#Poetry Friday: Longfellow “Gets” February

February 27, 2015 — Leave a comment

One of my favorite things to do when I taught a poetry unit was to select a poem I had not ‘prepared” to teach and then ask students to give me their impressions. A selection like this always brought interesting discussions because there was no prescribed agenda; we read for meaning together. One of the “go to” poets in such classroom experiments was the American poet Henry Wadsworth Longfellow.

My students were already familiar with his Paul Revere’s Ride. They were also familiar with some of his acquaintances including the authors Nathaniel Hawthorne and Charles Dickens. His verse was always accessible to students in different grade levels; the narrative in his poetry always captured their imaginations.
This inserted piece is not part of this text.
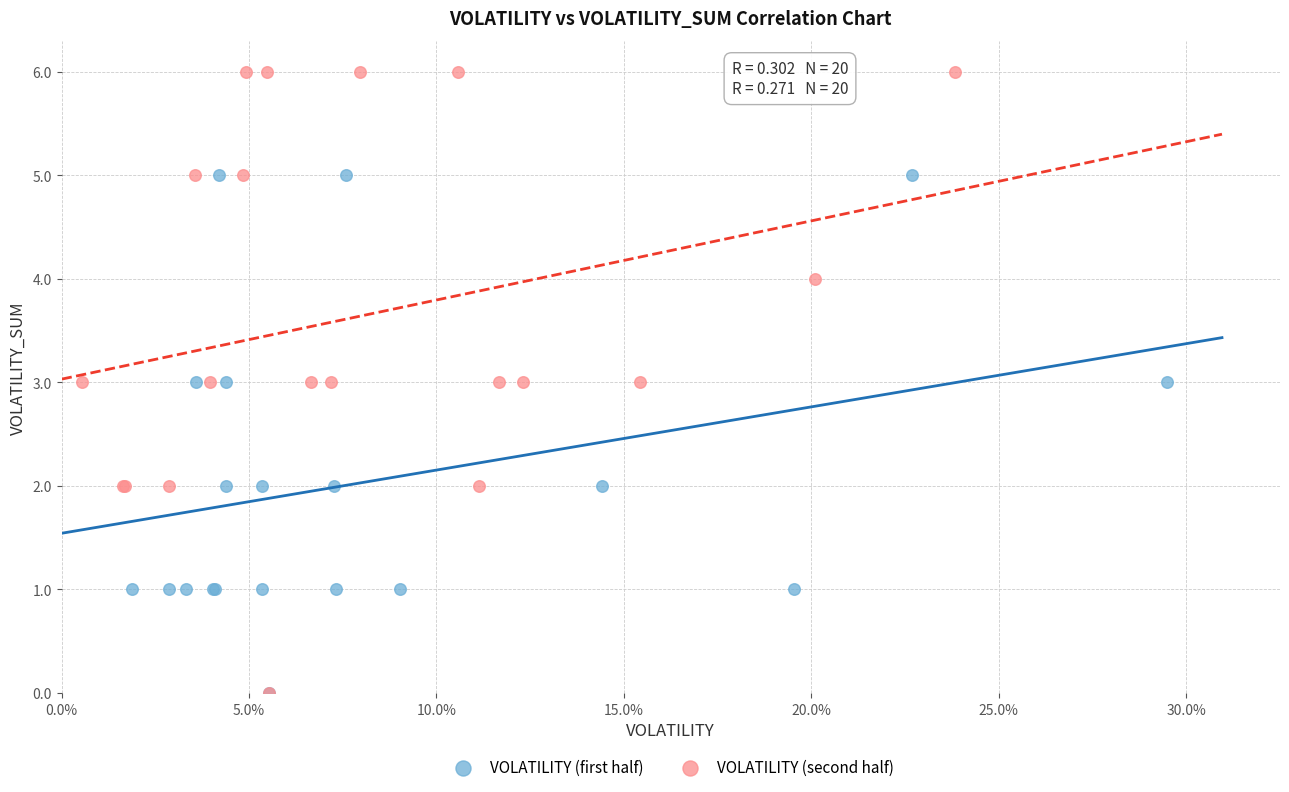

Which series has the largest Y range (max minus min)?

VOLATILITY (second half)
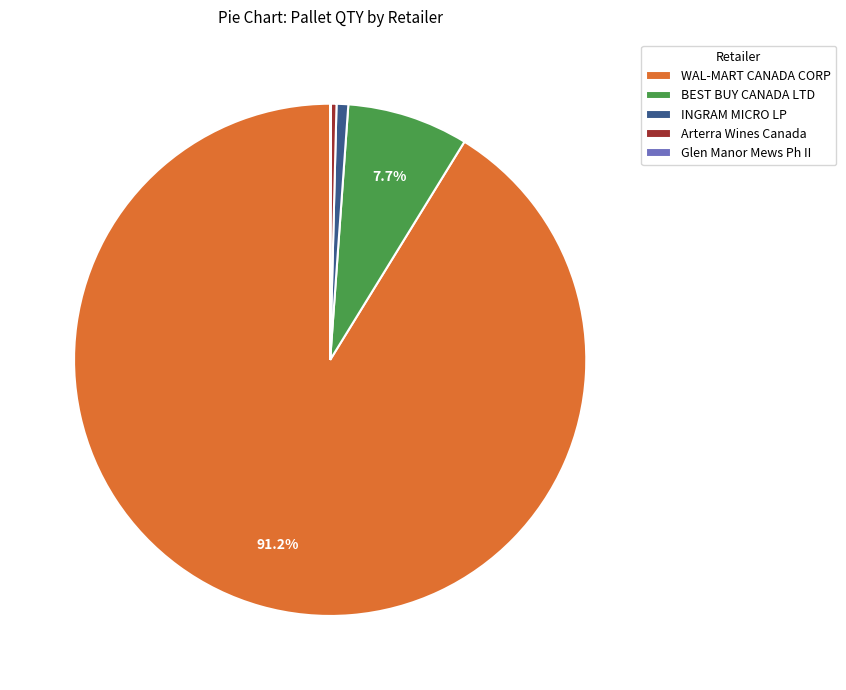

Do Arterra Wines Canada and BEST BUY CANADA LTD together represent more than half of the pie?

No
As we approach this last weekend in the coldest February on record, readers can get a glimpse of how Longfellow might have approached his birthday on the 27th with  Afternoon in February:.

The day is ending,fence
The night is descending;
The marsh is frozen,
The river dead.

Through clouds like ashes
The red sun flashes
On village windows
That glimmer red.

 

The snow recommences;
The buried fences
Mark no longer
The road o’er the plain;

While through the meadows,train
Like fearful shadows,
Slowly passes
A funeral train.

The bell is pealing,
And every feeling
Within me responds
To the dismal knell;

Shadows are trailing,
My heart is bewailing
And tolling within
Like a funeral bell.

In six short stanzas, this New England poet accurately captures the bleak experience of this winter month. Looking back, I am reminded how well my students understood that this Longfellow’s poem makes a solid case for February’s brevity!